**What is expected:**
Copy, from the entries below, each line where the word "with" can be found.

____

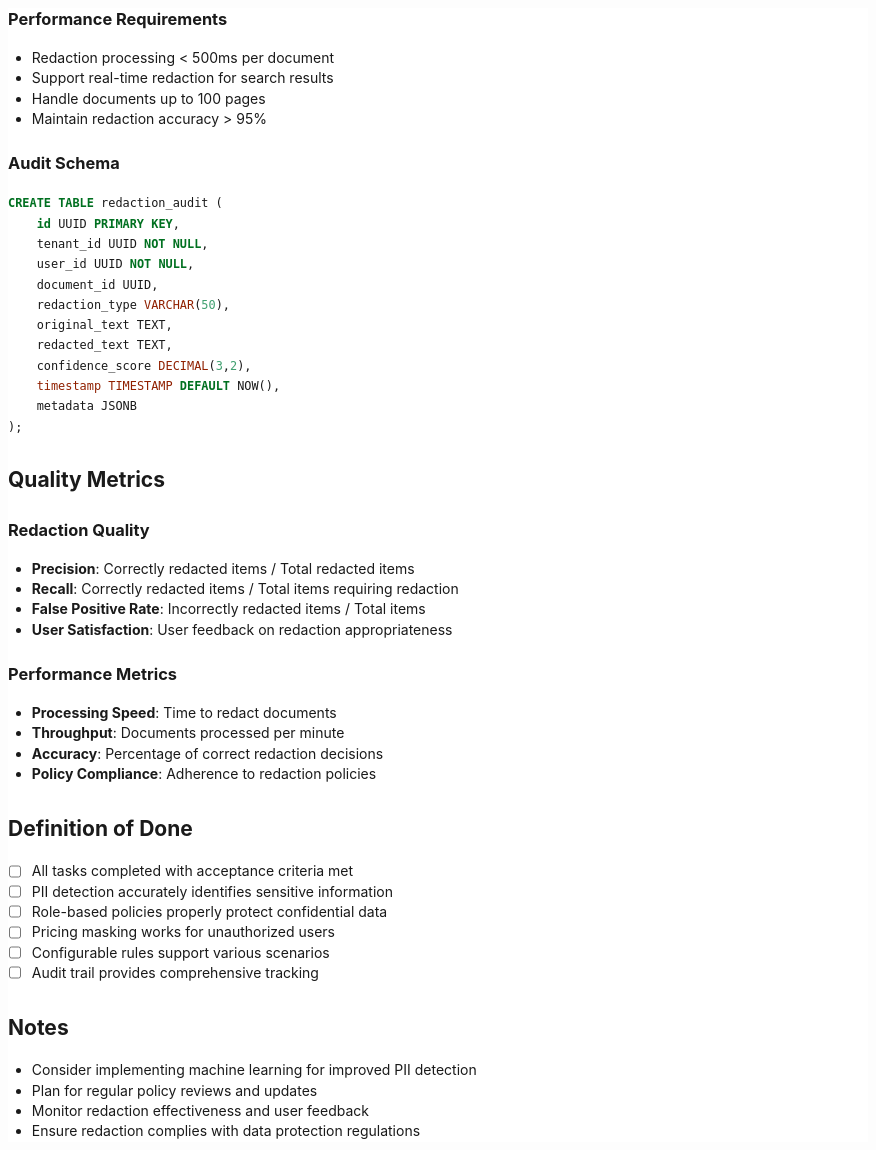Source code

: ### Performance Requirements
- Redaction processing < 500ms per document
- Support real-time redaction for search results
- Handle documents up to 100 pages
- Maintain redaction accuracy > 95%

### Audit Schema
```sql
CREATE TABLE redaction_audit (
    id UUID PRIMARY KEY,
    tenant_id UUID NOT NULL,
    user_id UUID NOT NULL,
    document_id UUID,
    redaction_type VARCHAR(50),
    original_text TEXT,
    redacted_text TEXT,
    confidence_score DECIMAL(3,2),
    timestamp TIMESTAMP DEFAULT NOW(),
    metadata JSONB
);
```

## Quality Metrics

### Redaction Quality
- **Precision**: Correctly redacted items / Total redacted items
- **Recall**: Correctly redacted items / Total items requiring redaction
- **False Positive Rate**: Incorrectly redacted items / Total items
- **User Satisfaction**: User feedback on redaction appropriateness

### Performance Metrics
- **Processing Speed**: Time to redact documents
- **Throughput**: Documents processed per minute
- **Accuracy**: Percentage of correct redaction decisions
- **Policy Compliance**: Adherence to redaction policies

## Definition of Done
- [ ] All tasks completed with acceptance criteria met
- [ ] PII detection accurately identifies sensitive information
- [ ] Role-based policies properly protect confidential data
- [ ] Pricing masking works for unauthorized users
- [ ] Configurable rules support various scenarios
- [ ] Audit trail provides comprehensive tracking

## Notes
- Consider implementing machine learning for improved PII detection
- Plan for regular policy reviews and updates
- Monitor redaction effectiveness and user feedback
- Ensure redaction complies with data protection regulations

____

**Your response:**
- [ ] All tasks completed with acceptance criteria met
- Ensure redaction complies with data protection regulations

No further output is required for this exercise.